EXERCISE DESCRIPTION: Among the lines below, which ones contain the word "ensuring"? Copy every such line.

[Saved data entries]
....
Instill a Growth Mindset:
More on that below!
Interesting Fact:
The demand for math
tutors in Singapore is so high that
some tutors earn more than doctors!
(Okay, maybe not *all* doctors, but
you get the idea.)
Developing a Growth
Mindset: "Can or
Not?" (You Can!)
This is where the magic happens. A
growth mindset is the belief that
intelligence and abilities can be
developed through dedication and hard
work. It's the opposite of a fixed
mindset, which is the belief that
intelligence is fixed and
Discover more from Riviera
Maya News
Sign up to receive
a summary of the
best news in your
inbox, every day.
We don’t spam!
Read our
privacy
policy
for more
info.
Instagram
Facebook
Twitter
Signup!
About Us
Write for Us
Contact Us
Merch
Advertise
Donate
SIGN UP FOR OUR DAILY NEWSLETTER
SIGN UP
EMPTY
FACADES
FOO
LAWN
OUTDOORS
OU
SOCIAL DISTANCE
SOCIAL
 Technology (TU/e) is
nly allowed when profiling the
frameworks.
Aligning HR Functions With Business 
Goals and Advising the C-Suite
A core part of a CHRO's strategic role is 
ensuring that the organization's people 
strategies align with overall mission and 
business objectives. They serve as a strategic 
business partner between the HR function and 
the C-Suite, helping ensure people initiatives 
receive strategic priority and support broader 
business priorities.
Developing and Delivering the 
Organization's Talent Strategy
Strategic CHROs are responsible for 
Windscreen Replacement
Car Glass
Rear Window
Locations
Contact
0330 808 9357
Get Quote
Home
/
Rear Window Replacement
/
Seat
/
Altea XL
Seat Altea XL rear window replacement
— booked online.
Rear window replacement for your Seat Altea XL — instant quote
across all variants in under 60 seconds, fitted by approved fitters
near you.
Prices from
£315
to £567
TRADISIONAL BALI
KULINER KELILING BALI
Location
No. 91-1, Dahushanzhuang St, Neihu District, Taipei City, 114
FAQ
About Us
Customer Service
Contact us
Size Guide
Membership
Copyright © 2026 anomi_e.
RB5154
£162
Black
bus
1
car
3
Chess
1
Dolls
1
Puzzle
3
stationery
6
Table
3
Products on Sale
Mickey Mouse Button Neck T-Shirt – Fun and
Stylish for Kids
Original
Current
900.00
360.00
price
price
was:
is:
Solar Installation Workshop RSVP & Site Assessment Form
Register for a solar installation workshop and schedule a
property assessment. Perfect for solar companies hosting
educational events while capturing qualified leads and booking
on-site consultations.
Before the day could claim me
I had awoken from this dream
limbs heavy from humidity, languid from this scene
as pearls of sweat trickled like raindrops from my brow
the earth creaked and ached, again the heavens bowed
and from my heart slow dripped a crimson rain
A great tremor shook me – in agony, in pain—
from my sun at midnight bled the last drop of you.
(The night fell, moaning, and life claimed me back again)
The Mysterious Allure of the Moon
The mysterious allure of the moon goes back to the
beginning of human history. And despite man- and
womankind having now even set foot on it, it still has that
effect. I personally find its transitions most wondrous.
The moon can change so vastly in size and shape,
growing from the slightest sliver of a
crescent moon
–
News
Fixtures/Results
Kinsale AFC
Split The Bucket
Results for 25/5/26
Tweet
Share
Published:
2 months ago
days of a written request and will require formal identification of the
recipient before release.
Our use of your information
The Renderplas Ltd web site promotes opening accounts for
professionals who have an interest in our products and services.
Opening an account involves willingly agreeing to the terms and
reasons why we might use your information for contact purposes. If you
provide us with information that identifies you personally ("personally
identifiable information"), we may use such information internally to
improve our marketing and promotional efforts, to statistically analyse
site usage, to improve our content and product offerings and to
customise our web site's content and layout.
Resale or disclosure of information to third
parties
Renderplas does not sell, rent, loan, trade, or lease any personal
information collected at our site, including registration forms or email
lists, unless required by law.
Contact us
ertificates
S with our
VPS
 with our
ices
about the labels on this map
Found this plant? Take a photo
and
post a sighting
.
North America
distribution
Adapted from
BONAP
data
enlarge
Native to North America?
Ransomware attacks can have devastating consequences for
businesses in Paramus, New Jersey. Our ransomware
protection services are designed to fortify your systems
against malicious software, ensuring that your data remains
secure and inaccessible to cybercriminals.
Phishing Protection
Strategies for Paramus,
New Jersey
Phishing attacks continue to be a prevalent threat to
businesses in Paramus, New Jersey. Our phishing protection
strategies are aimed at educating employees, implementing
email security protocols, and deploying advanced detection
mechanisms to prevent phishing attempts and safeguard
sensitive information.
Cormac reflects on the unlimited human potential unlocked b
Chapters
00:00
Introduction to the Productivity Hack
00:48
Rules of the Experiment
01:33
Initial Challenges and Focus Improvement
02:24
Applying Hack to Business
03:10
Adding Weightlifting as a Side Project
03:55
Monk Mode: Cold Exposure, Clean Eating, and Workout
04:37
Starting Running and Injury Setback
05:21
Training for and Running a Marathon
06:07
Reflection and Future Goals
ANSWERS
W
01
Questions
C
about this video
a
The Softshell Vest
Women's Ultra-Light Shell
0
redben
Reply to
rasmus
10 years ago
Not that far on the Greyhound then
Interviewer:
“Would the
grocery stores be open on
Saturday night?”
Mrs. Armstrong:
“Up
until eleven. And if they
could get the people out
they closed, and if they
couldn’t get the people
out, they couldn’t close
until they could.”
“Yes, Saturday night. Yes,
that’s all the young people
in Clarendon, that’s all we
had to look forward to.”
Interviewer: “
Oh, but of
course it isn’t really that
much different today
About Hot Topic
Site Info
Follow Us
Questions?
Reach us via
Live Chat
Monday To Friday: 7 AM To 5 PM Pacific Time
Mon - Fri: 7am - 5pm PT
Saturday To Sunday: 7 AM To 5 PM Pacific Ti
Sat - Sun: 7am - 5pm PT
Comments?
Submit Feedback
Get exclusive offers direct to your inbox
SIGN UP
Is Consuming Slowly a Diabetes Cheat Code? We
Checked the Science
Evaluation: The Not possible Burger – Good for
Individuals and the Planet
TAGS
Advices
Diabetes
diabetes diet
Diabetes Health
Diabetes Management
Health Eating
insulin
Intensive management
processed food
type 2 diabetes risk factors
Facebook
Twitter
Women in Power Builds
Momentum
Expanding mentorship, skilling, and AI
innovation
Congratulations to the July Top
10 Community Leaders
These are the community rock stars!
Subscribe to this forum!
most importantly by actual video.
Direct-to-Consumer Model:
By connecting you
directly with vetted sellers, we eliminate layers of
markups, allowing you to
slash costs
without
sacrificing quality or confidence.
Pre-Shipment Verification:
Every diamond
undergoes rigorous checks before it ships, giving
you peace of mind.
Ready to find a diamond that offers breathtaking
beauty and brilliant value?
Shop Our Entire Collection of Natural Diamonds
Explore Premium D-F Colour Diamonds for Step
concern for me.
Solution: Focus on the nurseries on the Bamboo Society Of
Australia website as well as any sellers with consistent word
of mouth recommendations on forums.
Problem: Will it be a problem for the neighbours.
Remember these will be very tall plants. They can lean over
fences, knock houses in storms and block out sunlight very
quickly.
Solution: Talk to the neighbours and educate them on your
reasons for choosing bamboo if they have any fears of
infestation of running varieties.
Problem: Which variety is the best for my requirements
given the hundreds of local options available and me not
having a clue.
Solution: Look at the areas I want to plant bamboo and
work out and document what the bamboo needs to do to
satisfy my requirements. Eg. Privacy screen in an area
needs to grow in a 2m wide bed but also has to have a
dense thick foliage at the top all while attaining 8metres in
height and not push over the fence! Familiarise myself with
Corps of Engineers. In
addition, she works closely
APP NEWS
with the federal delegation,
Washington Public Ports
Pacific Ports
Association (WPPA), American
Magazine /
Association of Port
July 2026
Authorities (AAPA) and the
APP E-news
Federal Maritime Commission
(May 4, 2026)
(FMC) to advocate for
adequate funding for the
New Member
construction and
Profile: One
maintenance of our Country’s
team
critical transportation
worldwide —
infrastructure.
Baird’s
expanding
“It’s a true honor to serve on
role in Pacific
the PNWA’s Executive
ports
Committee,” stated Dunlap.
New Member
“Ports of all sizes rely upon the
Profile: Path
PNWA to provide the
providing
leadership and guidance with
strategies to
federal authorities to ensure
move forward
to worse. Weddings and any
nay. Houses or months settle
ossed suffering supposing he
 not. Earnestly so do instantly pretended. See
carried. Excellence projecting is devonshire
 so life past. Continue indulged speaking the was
....
WRITTEN ANSWER:
ensuring that the organization's people 
against malicious software, ensuring that your data remains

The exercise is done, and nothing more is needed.